Pertikaian bersenjata nyata-nyata masih berlanjut. Akhir tahun 2019, tercatat ada 79,5 juta warga yang harus meninggalkan daerah asalnya. UNHCR mencatat, jumlah pengungsi tahun 2020, adalah yang terbanyak sepanjang sejarah (Kompas, 10/12/2020)
Menurut Filippo Grandi, Direktur UNHCR, jumlah pengungsi tahun ini masih bisa bertambah. Lebih dari 80 juta orang itu terpaksa meninggalkan negerinya gara-gara kekerasan dan persekusi sepanjang tahun ini. Jumlah itu hanya bisa terhenti, jika para pemimpin dunia bersepakat menghentikan perang. Apalagi, pandemi Covid-19 membuat banyak negara terpaksa menolak pengungsi, karena tengah berjibaku menyelamatkan warganya sendiri, dan mencegah penyebaran Covid-19.
Data UNHCR tahun 2020 menunjukkan, mayoritas pengungsi berasal dari wilayah yang tengah dilanda konflik bersenjata, bergejolak, dan diwarnai kekerasan, seperti Suriah, Republik Demokratik Kongo, Afghanistan, Mozambik, Yaman, Somalia, Venezuela, dan Myanmar.
Negara asal pengungsi itu tidak banyak berbeda dengan asal pengungsi tahun 2019, dan tahun sebelumnya. Kepedulian pemimpin di negara-negara yang dilanda konflik ternyata tidak berubah. Rakyat dan rasa kemanusiaan bukan menjadi perhatian yang utama, bahkan pada saat dunia tengah dilanda pandemi.
Lebih dari empat tahun lalu, saat merayakan Jumat Agung, pimpinan umat Katolik sedunia Paus Fransiskus menyerukan diakhirinya konflik di dunia, sehingga pengungsi bisa kembali ke rumahnya dan membangun kehidupan yang damai. Paus juga memberikan teladan, menerima pengungsi yang berbeda latar belakang, dengan memilih membasuh dan mencium kaki 11 pengungsi, yang tiga orang di antaranya Muslim, berasal dari Suriah, Mali, dan Pakistan (Kompas, 26/3/2016).

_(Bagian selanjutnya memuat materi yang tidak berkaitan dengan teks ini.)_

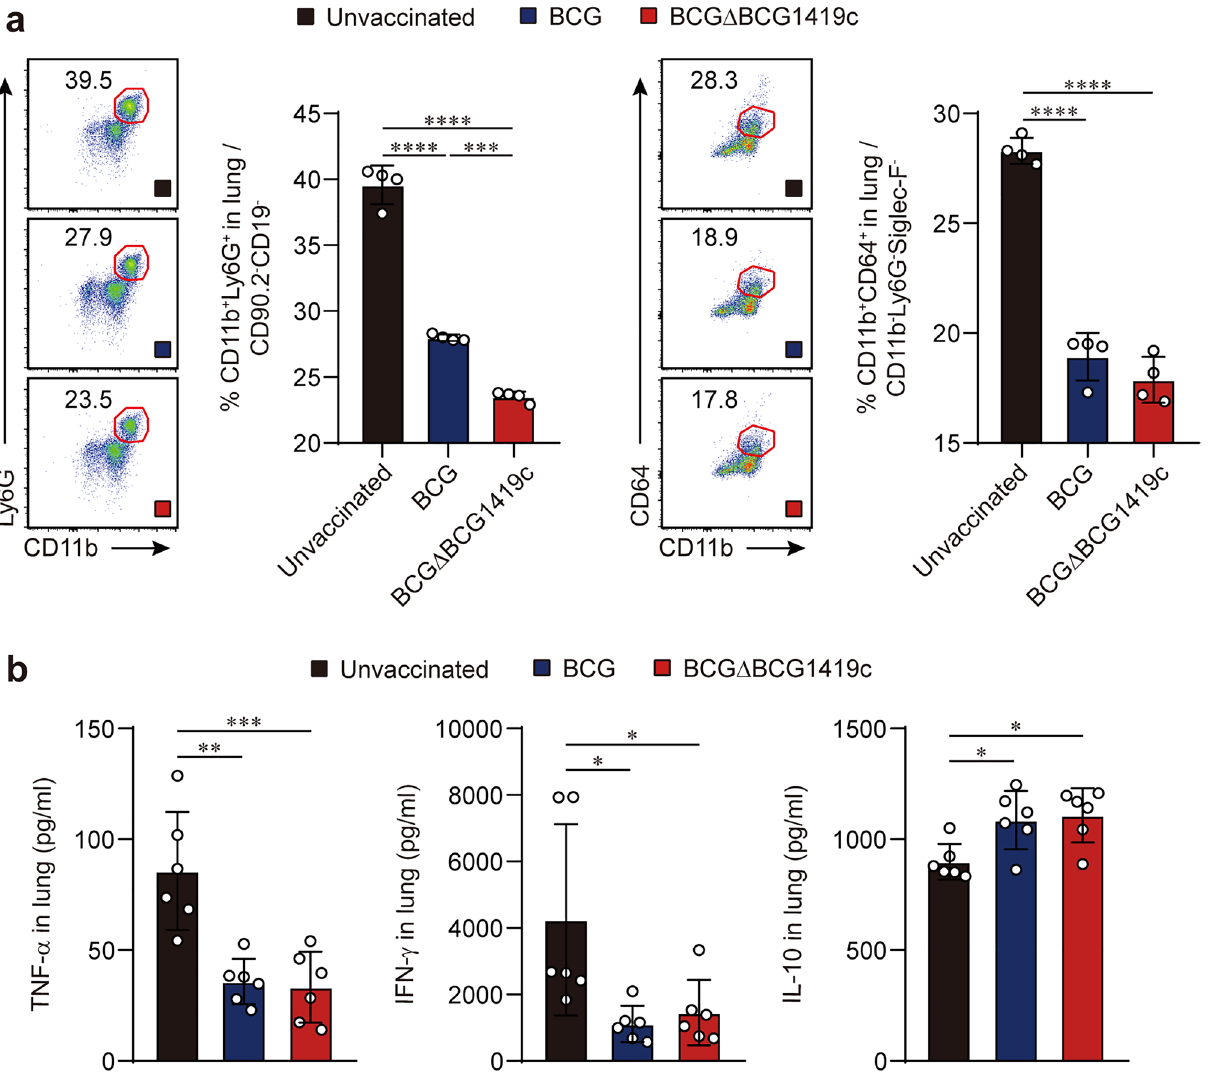
Figure 5. Assessment of local immune responses represented by cytokine production and cellular infiltration in BCG- and BCGΔBCG1419c-vaccinated mice after infection. ( a ) The frequencies of neutrophils and macrophages in the lungs of each group were evaluated at 10 weeks post-infection. The experimental results of one representative experiment are presented as the mean ± SD from pooled samples ( n = 4) from each group ( n = 6). One-way ANOVA with post hoc Tukey’s multiple comparison test was used to evaluate the significance. *** p < 0.001, and **** p < 0.0001. ( b ) At 10 weeks post-infection, lung lysates from each group ( n = 6) were used to quantify the levels of TNF-α, IFN-γ, and IL-10. Data are expressed as the mean ± SD from each group ( n = 6). One-way ANOVA with post hoc Tukey’s multiple comparison test was used to evaluate the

Manusia berasal dari kata manu (bahasa Sansekerta) dan mens (bahasa Latin), yang berarti makhluk berakal budi. Akal budi itulah yang seharusnya dipakai untuk membuat manusia hidup dalam damai bersama sesamanya. Apalagi, nenek moyang manusia sebenarnya sama. Manusia bersaudara. Maka, persaudaraan dan kemanusiaan itu harus dikedepankan.